Accountability is nothing new as far as the fashion industry is concerned, but with an increasing interest in sustainability, consumers are now more likely than ever to put their money where their mouth is. Or, rather, not put their money in the hands of less openly transparent business models.
Previously a subcategory of sustainability, traceability has moved to the forefront of social demands that impact the industry. Consumers are no longer appeased by promises of “ethically sourced” and are instead now fully basing their purchases off of physical evidence provided by the companies they love.
Brands are finding themselves with an incredibly niche problem of creating a secure relationship with their supply houses in order to ensure the integrity of materials to meet the demands of their loyal consumers. This can be a difficult task that requires a lot of dedicated time and strong communication skills in order to explain the brand’s needs versus the consumers’ needs without putting a strain on the supplier in a way that will disrupt production entirely. This is a two-way street that needs to be beneficial to both the brand and the supplier so that their business relationships continue to grow and expand as the traceability requirements grow more popularized in the upcoming seasons. This has created additional needs for brands as a whole, requiring separate traceability departments or teams that are more familiar with the specifics.
Traceability teams are nothing new for brands like Ralph Lauren and Chanel who have been rolling out these departments right alongside consumer demands to stay inline or one step ahead of the curve - like always. These teams extend much further than the initial roots of sustainability and focus on a brand/supplier relationship in order to develop and maintain positive results with lasting impact.
It is no secret that brands are under pressure to not only meet the expectations of their consumers but to also now comply with the existing and newly evolving legislation in multiple countries as they continue to roll out. Retailers are also beginning to push back on brands with the requirements that each and every one of their partners should meet them evenly with their ethical requirements in order to continue to do business together - and it is in the best interest of a brand to show empathy by acknowledging this request. It would behoove both the retailers and brands to work in unison to create a plan of action to progress forward in traceability transparency that would appease all parties involved.

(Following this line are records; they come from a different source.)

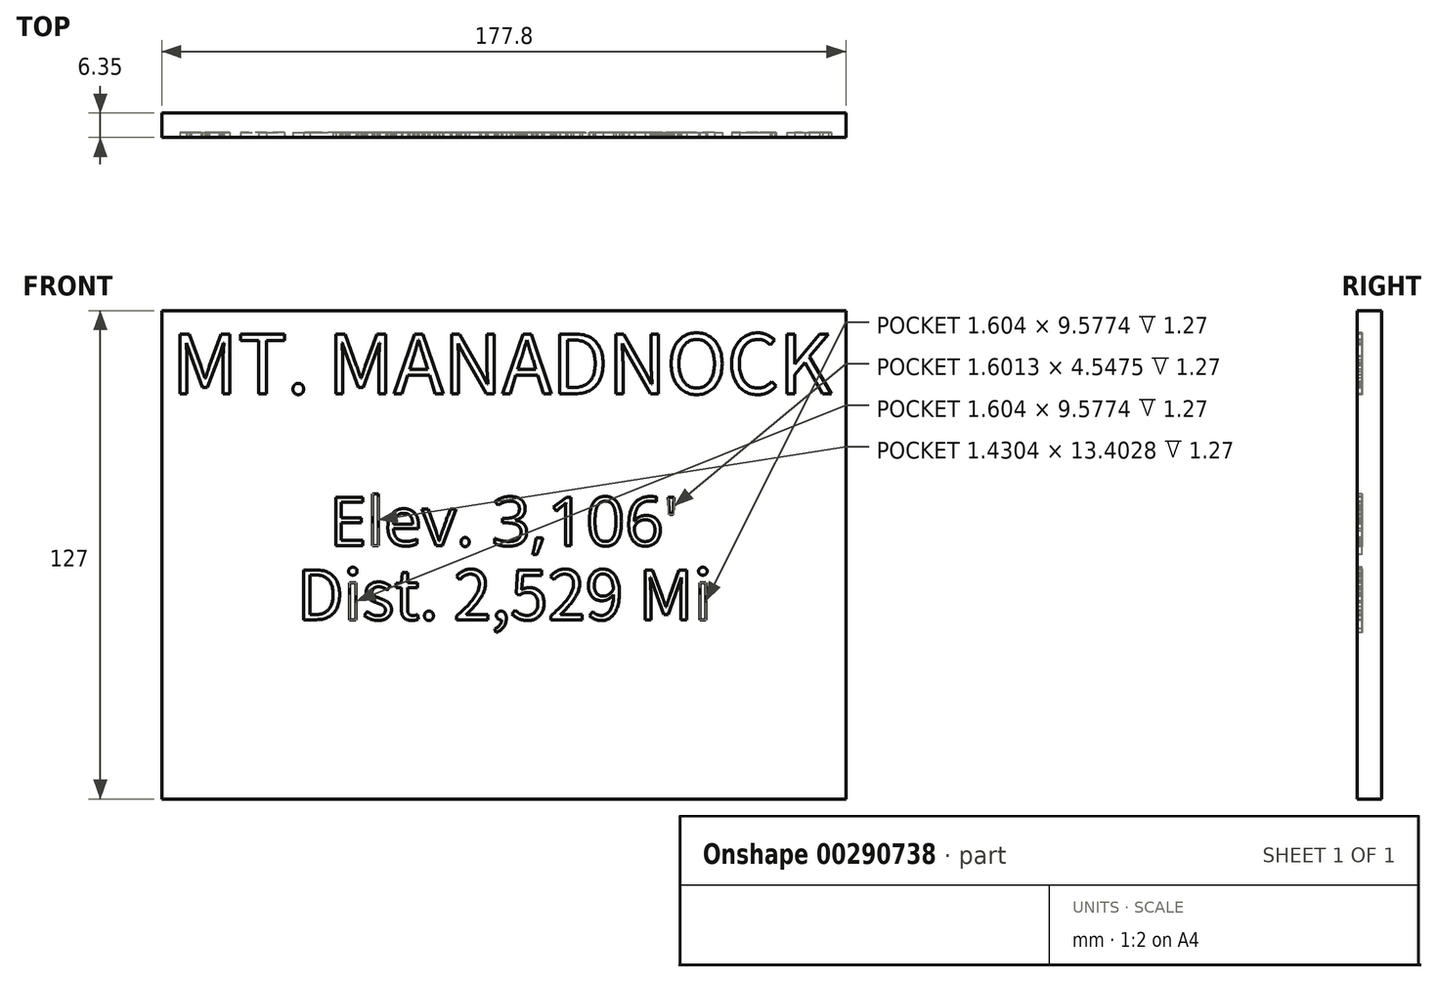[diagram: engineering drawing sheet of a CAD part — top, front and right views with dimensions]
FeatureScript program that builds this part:
annotation { "Feature Type Name" : "Feature", "Feature Type Description" : "" }
export const myFeature = defineFeature(function(context is Context, id is Id, definition is map)
    precondition{}
    {
        {
            var Q0;
            Q0=qCreatedBy(makeId("Front.planeOp"),FACE);
            var sketch = newSketch(context, id + "F0", { "sketchPlane" : qUnion([Q0])});
            skLineSegment(sketch, "E0.bottom", {"start": v(177.8, 127) * mm, "end": v(0, 127) * mm});
            skLineSegment(sketch, "E0.top", {"start": v(177.8, 0) * mm, "end": v(0, 0) * mm});
            skLineSegment(sketch, "E0.left", {"start": v(177.8, 127) * mm, "end": v(177.8, 0) * mm});
            skLineSegment(sketch, "E0.right", {"start": v(0, 127) * mm, "end": v(0, 0) * mm});
            skSolve(sketch);
        }
        {
            var Q0;
            Q0 = qSketchRegion(id + "F0", true);
            extrude(context, id + "F1", {"entities" : qUnion([Q0]), "depth" : 6.35 * mm});
        }
        {
            var Q0;
            Q0=makeQuery(id+"F1.opExtrude","CAP_FACE",FACE,{"disambiguationData":[OSD([sQuery(id+"F0.wireOp",EDGE,"E0.bottom"),sQuery(id+"F0.wireOp",EDGE,"E0.top"),sQuery(id+"F0.wireOp",EDGE,"E0.left"),sQuery(id+"F0.wireOp",EDGE,"E0.right")])],"isStart":false});
            var sketch = newSketch(context, id + "F2", { "sketchPlane" : qUnion([Q0])});
            skText(sketch, "E1", { "text": "MT. MANADNOCK", "fontName": "NotoSansCJKjp-Regular.otf"});
            skText(sketch, "E2", { "text": "Elev. 3,106\'", "fontName": "OpenSans-Regular.ttf"});
            skLineSegment(sketch, "E3", {"start": v(88.9, 0) * mm, "end": v(88.9, 127) * mm, "construction": true});
            skText(sketch, "E4", { "text": "Dist. 2,529 Mi", "fontName": "NotoSansCJKjp-Regular.otf"});
            const initialGuessF2  = {"E1": [0.00266, 0.10541, 1, 0, 0.01524], "E2": [0.04348, 0.0659, 1, 0, 0.0127], "E4": [0.0351, 0.04663, 1, 0, 0.0127]};
            skSetInitialGuess(sketch, initialGuessF2);
            skSolve(sketch);
        }
        {
            var Q0;
            Q0 = qSketchRegion(id + "F2", true);
            extrude(context, id + "F3", {"entities" : qUnion([Q0]), "operationType" : NewBodyOperationType.REMOVE, "oppositeDirection" : true, "depth" : 1.27 * mm});
        }
    });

The traceability demand proves yet again that the fashion industry as a whole is constantly progressing forward - deciding yet again that it is more important to find agile, flexible talent rather than stay stagnant with outdated business models.
Of course traceability comes in all shapes and sizes; there’s a method to be had for every business model - but there is no doubt that it should be at the top of every budget, marketing and company policy making conversations for the next few seasons.